--- Task ---
Further down are entries; set down exactly and only the lines from the one with "esencia y la" up to and including the one with "Concierto Venezuela Aid", dropping each picture.

= Beginning of Section =

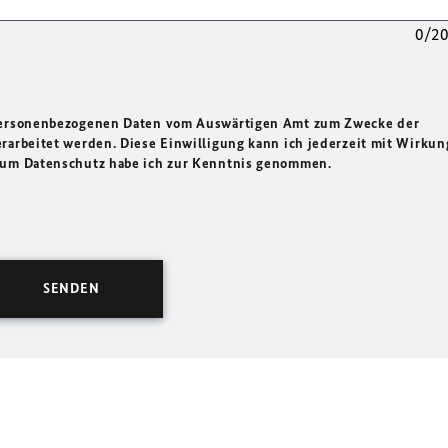
0/2
 personenbezogenen Daten vom Auswärtigen Amt zum Zwecke der
rarbeitet werden. Diese Einwilligung kann ich jederzeit mit Wirkun
 zum Datenschutz habe ich zur Kenntnis genommen.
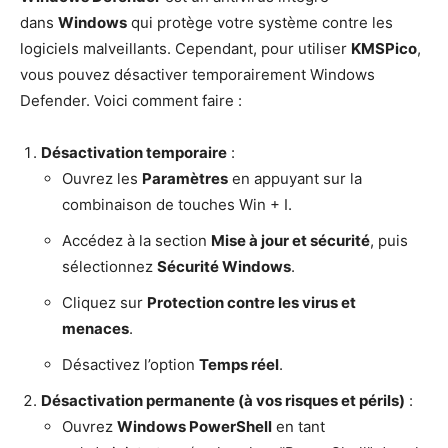
dans
Windows
qui protège votre système contre les
logiciels malveillants. Cependant, pour utiliser
KMSPico
,
vous pouvez désactiver temporairement Windows
Defender. Voici comment faire :
Désactivation temporaire
:
Ouvrez les
Paramètres
en appuyant sur la
combinaison de touches Win + I.
Accédez à la section
Mise à jour et sécurité
, puis
sélectionnez
Sécurité Windows
.
Cliquez sur
Protection contre les virus et
menaces
.
Désactivez l’option
Temps réel
.
Désactivation permanente (à vos risques et périls)
:
Ouvrez
Windows PowerShell
en tant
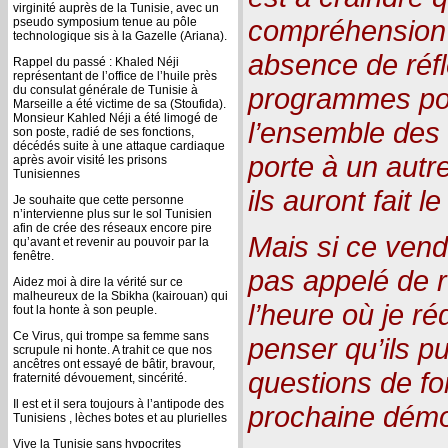
virginité auprès de la Tunisie, avec un
compréhension d
pseudo symposium tenue au pôle
technologique sis à la Gazelle (Ariana).
absence de réfl
Rappel du passé : Khaled Néji
représentant de l’office de l’huile près
programmes poli
du consulat générale de Tunisie à
Marseille a été victime de sa (Stoufida).
Monsieur Kahled Néji a été limogé de
l’ensemble des 
son poste, radié de ses fonctions,
décédés suite à une attaque cardiaque
porte à un autre
après avoir visité les prisons
Tunisiennes
ils auront fait le l
Je souhaite que cette personne
n’intervienne plus sur le sol Tunisien
afin de crée des réseaux encore pire
Mais si ce ven
qu’avant et revenir au pouvoir par la
fenêtre.
pas appelé de r
Aidez moi à dire la vérité sur ce
malheureux de la Sbikha (kairouan) qui
l’heure où je r
fout la honte à son peuple.
Ce Virus, qui trompe sa femme sans
penser qu’ils p
scrupule ni honte. A trahit ce que nos
ancêtres ont essayé de bâtir, bravour,
questions de fo
fraternité dévouement, sincérité.
Il est et il sera toujours à l’antipode des
prochaine démo
Tunisiens , lèches botes et au plurielles
Vive la Tunisie sans hypocrites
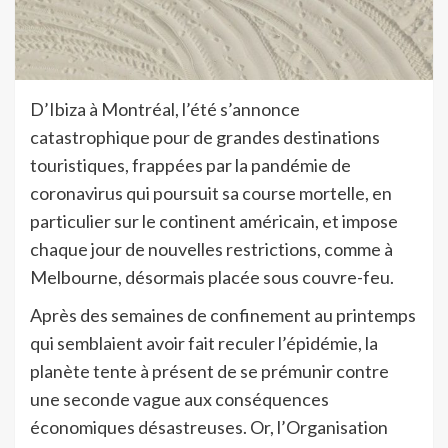
D’Ibiza à Montréal, l’été s’annonce
catastrophique pour de grandes destinations
touristiques, frappées par la pandémie de
coronavirus qui poursuit sa course mortelle, en
particulier sur le continent américain, et impose
chaque jour de nouvelles restrictions, comme à
Melbourne, désormais placée sous couvre-feu.
Après des semaines de confinement au printemps
qui semblaient avoir fait reculer l’épidémie, la
planète tente à présent de se prémunir contre
une seconde vague aux conséquences
économiques désastreuses. Or, l’Organisation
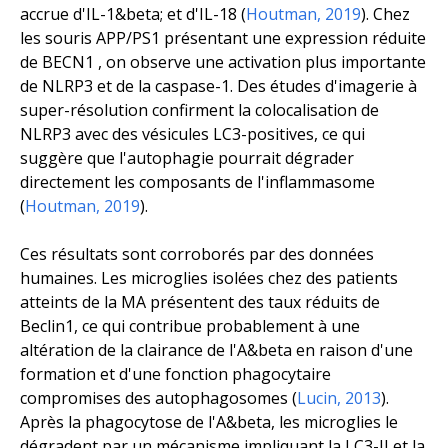
accrue d'IL-1&beta; et d'IL-18 (
Houtman, 2019
). Chez
les souris APP/PS1 présentant
une expression
réduite
de BECN1
, on observe une activation plus importante
de NLRP3 et de la caspase-1. Des études d'imagerie à
super-résolution confirment la colocalisation de
NLRP3 avec des vésicules LC3-positives, ce qui
suggère que l'autophagie pourrait dégrader
directement les composants de l'inflammasome
(
Houtman, 2019
).
Ces résultats sont corroborés par des données
humaines. Les microglies isolées chez des patients
atteints de la MA présentent des taux réduits de
Beclin1, ce qui contribue probablement à une
altération de la clairance de l'A&beta en raison d'une
formation et d'une fonction phagocytaire
compromises des autophagosomes (
Lucin, 2013
).
Après la phagocytose de l'A&beta, les microglies le
dégradent par un mécanisme impliquant la LC3-II et la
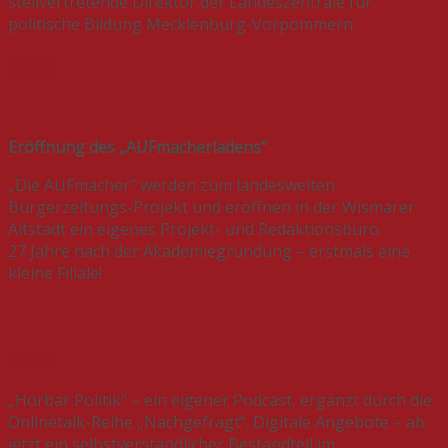
stellvertretende Direktor der Landeszentrale für
politische Bildung Mecklenburg-Vorpommern.
2020
Eröffnung des „AUFmacherladens“
„Die AUFmacher“ werden zum landesweiten
Bürgerzeitungs-Projekt und eröffnen in der Wismarer
Altstadt ein eigenes Projekt- und Redaktionsbüro.
27 Jahre nach der Akademiegründung – erstmals eine
kleine Filiale!
2020
„Hörbar Politik“ – ein eigener Podcast, ergänzt durch die
Onlinetalk-Reihe „Nachgefragt“. Digitale Angebote – ab
jetzt ein selbstverständlicher Bestandteil im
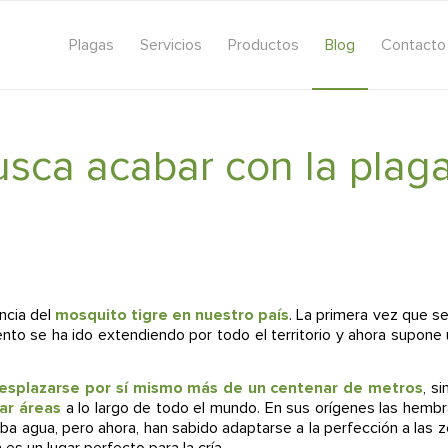
Plagas
Servicios
Productos
Blog
Contacto
sca acabar con la plaga
ncia del
mosquito tigre en nuestro país
. La primera vez que se
to se ha ido extendiendo por todo el territorio y ahora supon
splazarse por sí mismo más de un centenar de metros
, s
ar áreas
a lo largo de todo el mundo. En sus orígenes las hembr
a agua, pero ahora, han sabido adaptarse a la perfección a las 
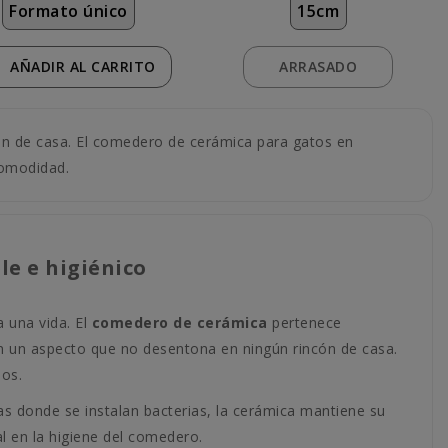
Formato único
15cm
AÑADIR
AL CARRITO
ARRASADO
cón de casa. El comedero de cerámica para gatos en
comodidad.
le e higiénico
 una vida. El
comedero de cerámica
pertenece
con un aspecto que no desentona en ningún rincón de casa.
ños.
as donde se instalan bacterias, la cerámica mantiene su
l en la higiene del comedero.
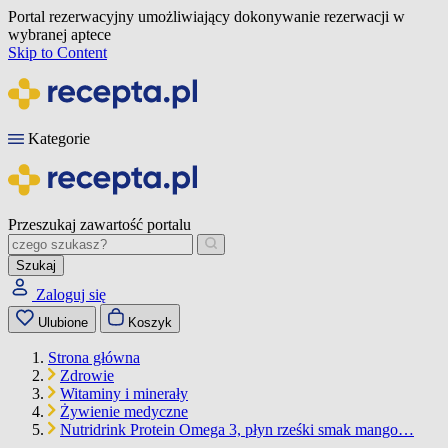
Portal rezerwacyjny umożliwiający dokonywanie rezerwacji w
wybranej aptece
Skip to Content
Kategorie
Przeszukaj zawartość portalu
Szukaj
Zaloguj się
Ulubione
Koszyk
Strona główna
Zdrowie
Witaminy i minerały
Żywienie medyczne
Nutridrink Protein Omega 3, płyn rześki smak mango…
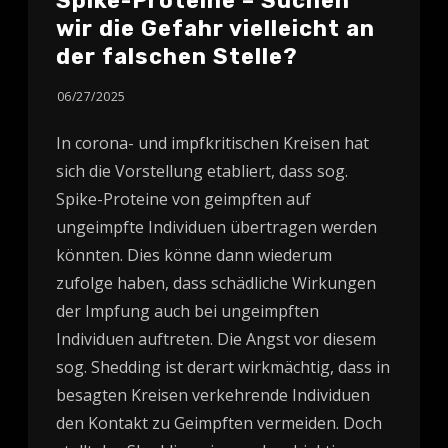
Spike-Proteine – Suchen
wir die Gefahr vielleicht an
der falschen Stelle?
06/27/2025
In corona- und impfkritischen Kreisen hat
sich die Vorstellung etabliert, dass sog.
Spike-Proteine von geimpften auf
ungeimpfte Individuen übertragen werden
könnten. Dies könne dann wiederum
zufolge haben, dass schädliche Wirkungen
der Impfung auch bei ungeimpften
Individuen auftreten. Die Angst vor diesem
sog. Shedding ist derart wirkmächtig, dass in
besagten Kreisen verkehrende Individuen
den Kontakt zu Geimpften vermeiden. Doch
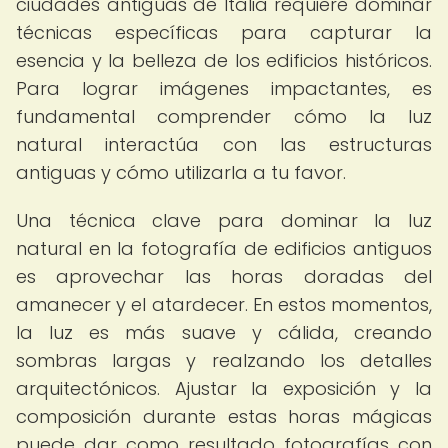
ciudades antiguas de Italia requiere dominar
técnicas específicas para capturar la
esencia y la belleza de los edificios históricos.
Para lograr imágenes impactantes, es
fundamental comprender cómo la luz
natural interactúa con las estructuras
antiguas y cómo utilizarla a tu favor.
Una técnica clave para dominar la luz
natural en la fotografía de edificios antiguos
es aprovechar las horas doradas del
amanecer y el atardecer. En estos momentos,
la luz es más suave y cálida, creando
sombras largas y realzando los detalles
arquitectónicos. Ajustar la exposición y la
composición durante estas horas mágicas
puede dar como resultado fotografías con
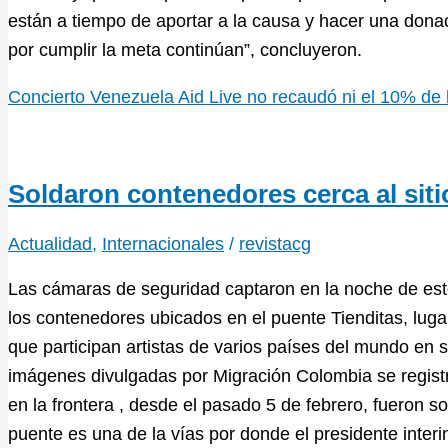
están a tiempo de aportar a la causa y hacer una dona
por cumplir la meta continúan”, concluyeron.
Concierto Venezuela Aid Live no recaudó ni el 10% de
Soldaron contenedores cerca al siti
Actualidad
,
Internacionales
/
revistacg
Las cámaras de seguridad captaron en la noche de est
los contenedores ubicados en el puente Tienditas, luga
que participan artistas de varios países del mundo en 
imágenes divulgadas por Migración Colombia se regist
en la frontera , desde el pasado 5 de febrero, fueron s
puente es una de la vías por donde el presidente inter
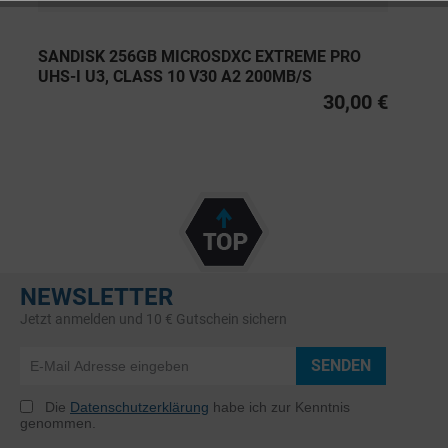
SANDISK 256GB MICROSDXC EXTREME PRO
UHS-I U3, CLASS 10 V30 A2 200MB/S
30,00 €
NEWSLETTER
Jetzt anmelden und 10 € Gutschein sichern
SENDEN
Die
Datenschutzerklärung
habe ich zur Kenntnis
genommen.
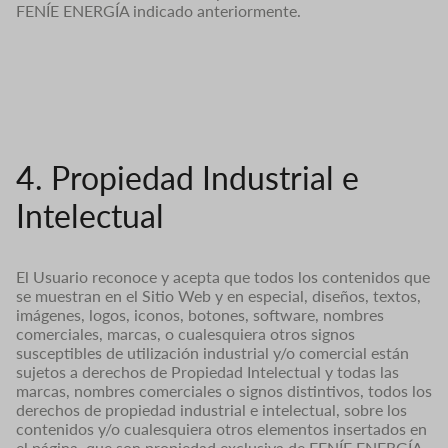
FENÍE ENERGÍA indicado anteriormente.
4. Propiedad Industrial e
Intelectual
El Usuario reconoce y acepta que todos los contenidos que
se muestran en el Sitio Web y en especial, diseños, textos,
imágenes, logos, iconos, botones, software, nombres
comerciales, marcas, o cualesquiera otros signos
susceptibles de utilización industrial y/o comercial están
sujetos a derechos de Propiedad Intelectual y todas las
marcas, nombres comerciales o signos distintivos, todos los
derechos de propiedad industrial e intelectual, sobre los
contenidos y/o cualesquiera otros elementos insertados en
el página, que son propiedad exclusiva de FENÍE ENERGÍA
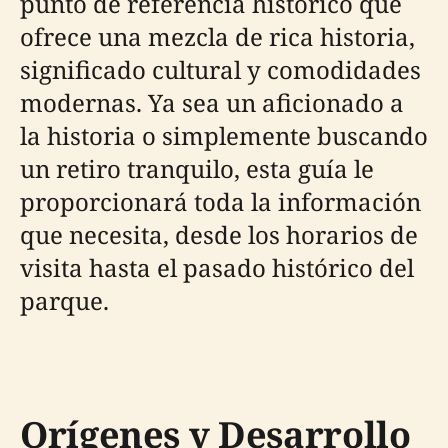
punto de referencia histórico que
ofrece una mezcla de rica historia,
significado cultural y comodidades
modernas. Ya sea un aficionado a
la historia o simplemente buscando
un retiro tranquilo, esta guía le
proporcionará toda la información
que necesita, desde los horarios de
visita hasta el pasado histórico del
parque.
Orígenes y Desarrollo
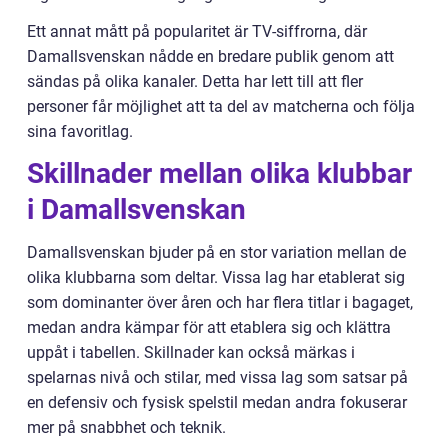
Ett annat mått på popularitet är TV-siffrorna, där
Damallsvenskan nådde en bredare publik genom att
sändas på olika kanaler. Detta har lett till att fler
personer får möjlighet att ta del av matcherna och följa
sina favoritlag.
Skillnader mellan olika klubbar
i Damallsvenskan
Damallsvenskan bjuder på en stor variation mellan de
olika klubbarna som deltar. Vissa lag har etablerat sig
som dominanter över åren och har flera titlar i bagaget,
medan andra kämpar för att etablera sig och klättra
uppåt i tabellen. Skillnader kan också märkas i
spelarnas nivå och stilar, med vissa lag som satsar på
en defensiv och fysisk spelstil medan andra fokuserar
mer på snabbhet och teknik.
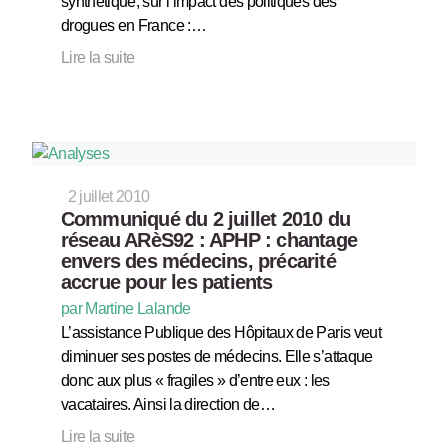
synthétique, sur l’impact des politiques des
drogues en France :…
Lire la suite
2 juillet 2010
Communiqué du 2 juillet 2010 du
réseau ARèS92 : APHP : chantage
envers des médecins, précarité
accrue pour les patients
par Martine Lalande
L’assistance Publique des Hôpitaux de Paris veut
diminuer ses postes de médecins. Elle s’attaque
donc aux plus « fragiles » d’entre eux : les
vacataires. Ainsi la direction de…
Lire la suite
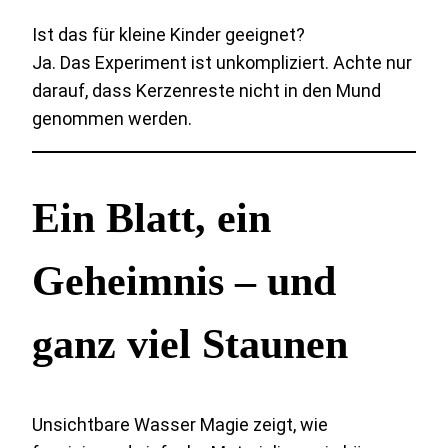
Ist das für kleine Kinder geeignet?
Ja. Das Experiment ist unkompliziert. Achte nur
darauf, dass Kerzenreste nicht in den Mund
genommen werden.
Ein Blatt, ein
Geheimnis – und
ganz viel Staunen
Unsichtbare Wasser Magie zeigt, wie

= End of Section =

--- Answer area ---
esencia y la belleza de los edificios históricos.
Para lograr imágenes impactantes, es
fundamental comprender cómo la luz
natural interactúa con las estructuras
antiguas y cómo utilizarla a tu favor.
Una técnica clave para dominar la luz
natural en la fotografía de edificios antiguos
es aprovechar las horas doradas del
amanecer y el atardecer. En estos momentos,
la luz es más suave y cálida, creando
sombras largas y realzando los detalles
arquitectónicos. Ajustar la exposición y la
composición durante estas horas mágicas
puede dar como resultado fotografías con
están a tiempo de aportar a la causa y hacer una dona
por cumplir la meta continúan”, concluyeron.
Concierto Venezuela Aid Live no recaudó ni el 10% de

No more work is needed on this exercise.